Antihypertensive Activity of Peptides Derived from Toman Fish Albumin (Channa micropeltes): In-silico Angiotensin-Converting Enzyme Inhibitory Study.

Abstract

The peptides from protein hydrolysis can be as bioactive peptides. Currently, the process of protein hydrolysis can be done in-silico technique, an alternative to bioactive peptide identification more effectively and efficiently. This study aims to predict bioactive peptides in-silico technique of albumin hydrolysis from Toman Fish (Channa micropeltes), which had the potential as an antihypertensive drug. Toman fish albumin sequence (A0A191TFW5) was obtained from the UniProt database. The identification of bioactive peptides was performed by simulating enzymatic hydrolysis with three human digestive enzymes: trypsin, chymotrypsin, and pepsin. The hydrolysis simulation of albumin was conducted using the ExPASy PeptideCutter program.

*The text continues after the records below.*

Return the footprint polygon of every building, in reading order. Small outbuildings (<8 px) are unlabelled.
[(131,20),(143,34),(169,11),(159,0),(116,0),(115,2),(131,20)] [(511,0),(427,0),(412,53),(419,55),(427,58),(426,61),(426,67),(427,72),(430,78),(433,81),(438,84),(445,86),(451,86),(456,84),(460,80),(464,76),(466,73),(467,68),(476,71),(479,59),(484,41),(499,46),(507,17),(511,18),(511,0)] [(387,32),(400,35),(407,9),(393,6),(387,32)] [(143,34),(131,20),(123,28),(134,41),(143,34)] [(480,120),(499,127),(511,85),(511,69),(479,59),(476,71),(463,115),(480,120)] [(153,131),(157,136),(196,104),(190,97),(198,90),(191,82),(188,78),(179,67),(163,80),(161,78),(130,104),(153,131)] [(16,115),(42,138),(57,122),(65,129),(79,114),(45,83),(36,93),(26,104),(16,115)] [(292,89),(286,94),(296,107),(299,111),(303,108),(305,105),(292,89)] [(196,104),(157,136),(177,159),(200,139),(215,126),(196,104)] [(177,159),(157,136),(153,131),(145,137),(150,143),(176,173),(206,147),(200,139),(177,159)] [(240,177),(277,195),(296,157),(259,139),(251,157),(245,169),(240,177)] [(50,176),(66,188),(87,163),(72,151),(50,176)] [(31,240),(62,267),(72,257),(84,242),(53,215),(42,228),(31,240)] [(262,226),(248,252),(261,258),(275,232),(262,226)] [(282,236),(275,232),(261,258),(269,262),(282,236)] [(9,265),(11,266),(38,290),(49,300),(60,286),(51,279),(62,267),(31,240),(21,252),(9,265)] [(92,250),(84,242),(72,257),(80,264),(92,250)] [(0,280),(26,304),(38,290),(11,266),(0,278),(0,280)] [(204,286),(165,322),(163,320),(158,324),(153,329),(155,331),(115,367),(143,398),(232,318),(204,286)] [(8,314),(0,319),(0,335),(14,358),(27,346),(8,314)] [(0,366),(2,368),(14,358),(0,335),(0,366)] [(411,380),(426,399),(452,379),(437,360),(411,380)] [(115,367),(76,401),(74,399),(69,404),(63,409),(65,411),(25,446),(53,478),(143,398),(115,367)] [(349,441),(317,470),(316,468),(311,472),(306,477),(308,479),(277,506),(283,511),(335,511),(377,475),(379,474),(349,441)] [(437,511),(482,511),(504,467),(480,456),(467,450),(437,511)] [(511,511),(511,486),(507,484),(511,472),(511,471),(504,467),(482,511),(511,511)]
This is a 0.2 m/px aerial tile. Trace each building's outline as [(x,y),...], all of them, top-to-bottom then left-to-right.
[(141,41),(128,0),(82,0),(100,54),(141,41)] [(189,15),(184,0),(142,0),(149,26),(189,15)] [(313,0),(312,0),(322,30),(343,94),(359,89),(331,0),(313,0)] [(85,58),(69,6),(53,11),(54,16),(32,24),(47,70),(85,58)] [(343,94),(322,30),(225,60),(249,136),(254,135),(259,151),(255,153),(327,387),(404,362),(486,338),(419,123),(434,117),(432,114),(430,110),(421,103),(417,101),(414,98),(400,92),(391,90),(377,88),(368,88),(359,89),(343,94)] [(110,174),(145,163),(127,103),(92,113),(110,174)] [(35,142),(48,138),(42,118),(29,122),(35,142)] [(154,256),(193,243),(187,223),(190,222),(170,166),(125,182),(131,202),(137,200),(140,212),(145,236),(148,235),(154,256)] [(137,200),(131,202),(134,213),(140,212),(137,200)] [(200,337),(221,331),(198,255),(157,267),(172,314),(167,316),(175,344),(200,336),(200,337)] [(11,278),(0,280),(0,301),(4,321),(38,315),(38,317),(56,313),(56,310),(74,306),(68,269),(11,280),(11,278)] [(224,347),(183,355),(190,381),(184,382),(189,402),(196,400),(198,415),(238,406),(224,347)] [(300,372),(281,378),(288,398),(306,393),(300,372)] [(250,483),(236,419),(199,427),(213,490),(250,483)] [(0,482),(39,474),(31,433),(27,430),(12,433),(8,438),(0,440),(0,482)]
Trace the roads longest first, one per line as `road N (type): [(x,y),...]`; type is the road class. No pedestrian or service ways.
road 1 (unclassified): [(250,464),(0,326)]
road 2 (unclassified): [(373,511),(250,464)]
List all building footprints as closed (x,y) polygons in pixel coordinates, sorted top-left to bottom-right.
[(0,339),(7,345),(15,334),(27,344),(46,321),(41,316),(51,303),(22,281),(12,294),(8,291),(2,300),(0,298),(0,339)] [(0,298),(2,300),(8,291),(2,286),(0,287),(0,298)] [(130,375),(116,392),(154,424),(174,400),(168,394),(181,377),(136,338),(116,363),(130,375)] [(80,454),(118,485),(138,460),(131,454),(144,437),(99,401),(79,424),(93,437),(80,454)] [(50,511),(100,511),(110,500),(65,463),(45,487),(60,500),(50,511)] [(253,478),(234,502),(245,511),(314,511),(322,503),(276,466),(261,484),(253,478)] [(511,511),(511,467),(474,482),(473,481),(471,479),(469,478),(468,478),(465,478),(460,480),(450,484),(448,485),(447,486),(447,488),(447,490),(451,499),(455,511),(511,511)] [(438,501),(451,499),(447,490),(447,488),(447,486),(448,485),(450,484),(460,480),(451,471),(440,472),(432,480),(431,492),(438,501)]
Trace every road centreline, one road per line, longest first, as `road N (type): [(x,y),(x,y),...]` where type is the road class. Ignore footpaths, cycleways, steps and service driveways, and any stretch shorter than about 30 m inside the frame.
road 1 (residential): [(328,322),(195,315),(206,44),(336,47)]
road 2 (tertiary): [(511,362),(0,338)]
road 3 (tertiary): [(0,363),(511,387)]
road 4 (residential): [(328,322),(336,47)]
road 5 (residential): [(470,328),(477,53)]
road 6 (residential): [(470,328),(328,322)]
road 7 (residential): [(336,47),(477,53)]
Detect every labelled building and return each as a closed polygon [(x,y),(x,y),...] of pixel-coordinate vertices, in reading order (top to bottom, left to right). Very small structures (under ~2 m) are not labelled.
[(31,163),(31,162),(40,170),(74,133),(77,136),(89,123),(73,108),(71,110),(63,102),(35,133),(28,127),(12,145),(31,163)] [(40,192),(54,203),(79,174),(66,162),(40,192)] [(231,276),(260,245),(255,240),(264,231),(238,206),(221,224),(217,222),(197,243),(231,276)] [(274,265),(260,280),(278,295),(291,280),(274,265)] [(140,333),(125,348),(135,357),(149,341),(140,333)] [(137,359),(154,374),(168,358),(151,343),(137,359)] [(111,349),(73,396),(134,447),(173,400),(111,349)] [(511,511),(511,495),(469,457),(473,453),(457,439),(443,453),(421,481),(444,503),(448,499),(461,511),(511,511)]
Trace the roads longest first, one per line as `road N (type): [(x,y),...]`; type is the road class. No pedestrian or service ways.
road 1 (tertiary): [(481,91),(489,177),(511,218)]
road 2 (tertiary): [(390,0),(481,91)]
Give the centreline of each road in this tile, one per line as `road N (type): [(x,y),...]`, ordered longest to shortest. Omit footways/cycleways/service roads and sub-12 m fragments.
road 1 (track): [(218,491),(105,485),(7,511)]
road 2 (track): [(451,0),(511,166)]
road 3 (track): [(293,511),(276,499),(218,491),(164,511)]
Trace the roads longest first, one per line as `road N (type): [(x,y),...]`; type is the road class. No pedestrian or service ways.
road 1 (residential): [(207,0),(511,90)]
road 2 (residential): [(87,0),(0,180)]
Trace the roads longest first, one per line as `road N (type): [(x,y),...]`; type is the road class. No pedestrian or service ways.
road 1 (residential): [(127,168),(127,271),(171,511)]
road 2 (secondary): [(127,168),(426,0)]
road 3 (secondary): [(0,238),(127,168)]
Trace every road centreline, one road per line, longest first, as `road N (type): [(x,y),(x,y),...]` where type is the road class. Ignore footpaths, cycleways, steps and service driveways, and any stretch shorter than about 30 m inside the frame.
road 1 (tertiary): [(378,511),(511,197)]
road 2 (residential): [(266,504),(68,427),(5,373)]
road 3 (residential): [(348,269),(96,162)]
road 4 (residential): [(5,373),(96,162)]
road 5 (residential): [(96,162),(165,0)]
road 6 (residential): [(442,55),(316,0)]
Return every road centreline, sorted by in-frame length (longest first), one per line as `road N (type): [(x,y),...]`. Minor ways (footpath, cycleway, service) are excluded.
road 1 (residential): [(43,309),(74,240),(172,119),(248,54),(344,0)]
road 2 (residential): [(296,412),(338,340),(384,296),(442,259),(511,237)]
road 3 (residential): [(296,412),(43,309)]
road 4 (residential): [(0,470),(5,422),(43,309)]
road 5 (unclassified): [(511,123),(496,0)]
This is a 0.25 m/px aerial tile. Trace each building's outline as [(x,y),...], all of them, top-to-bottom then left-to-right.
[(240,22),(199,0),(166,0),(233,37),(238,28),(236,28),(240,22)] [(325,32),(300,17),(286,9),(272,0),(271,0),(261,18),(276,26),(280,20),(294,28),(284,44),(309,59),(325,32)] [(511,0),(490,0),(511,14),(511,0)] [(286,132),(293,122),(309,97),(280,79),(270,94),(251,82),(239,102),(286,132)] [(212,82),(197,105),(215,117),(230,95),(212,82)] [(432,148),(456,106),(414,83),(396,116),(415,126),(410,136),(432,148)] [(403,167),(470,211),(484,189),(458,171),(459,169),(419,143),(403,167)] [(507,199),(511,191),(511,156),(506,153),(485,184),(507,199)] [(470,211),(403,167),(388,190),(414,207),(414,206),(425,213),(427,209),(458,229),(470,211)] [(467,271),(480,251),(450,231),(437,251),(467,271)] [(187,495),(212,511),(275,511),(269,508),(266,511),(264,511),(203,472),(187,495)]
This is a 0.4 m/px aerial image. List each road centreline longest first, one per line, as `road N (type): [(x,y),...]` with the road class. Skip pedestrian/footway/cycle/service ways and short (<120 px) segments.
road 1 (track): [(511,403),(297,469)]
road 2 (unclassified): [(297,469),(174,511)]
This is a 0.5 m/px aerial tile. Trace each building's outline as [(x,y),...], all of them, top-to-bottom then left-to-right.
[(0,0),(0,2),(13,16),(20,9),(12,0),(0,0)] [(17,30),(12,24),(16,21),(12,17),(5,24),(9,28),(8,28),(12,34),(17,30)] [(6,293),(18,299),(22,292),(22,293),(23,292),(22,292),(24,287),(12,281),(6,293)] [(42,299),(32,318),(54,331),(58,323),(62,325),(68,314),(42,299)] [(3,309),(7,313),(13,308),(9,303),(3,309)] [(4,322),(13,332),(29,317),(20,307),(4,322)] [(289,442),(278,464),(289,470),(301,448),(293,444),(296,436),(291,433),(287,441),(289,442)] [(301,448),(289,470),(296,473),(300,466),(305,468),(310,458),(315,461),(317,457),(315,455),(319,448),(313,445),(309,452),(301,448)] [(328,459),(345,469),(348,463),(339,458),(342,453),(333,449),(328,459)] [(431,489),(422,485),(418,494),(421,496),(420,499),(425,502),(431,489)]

The generated peptides’ potential activities, solubility, and ADMET (absorption, distribution, metabolism, excretion, and toxicity) properties were predicted using various online prediction tools. Molecular docking was performed on the bioactive peptides to determine the Gibbs free energy (∆G) and to illustrate the interaction between the bioactive peptides and the active site of the Angiotensin Converting Enzyme (ACE) as a comparison was used captopril which was a commercial ACE inhibitor. The results showed that bioactive peptide candidates were AI, VL and LVP. These peptides were potentially a candidate for alternative antihypertensive drugs.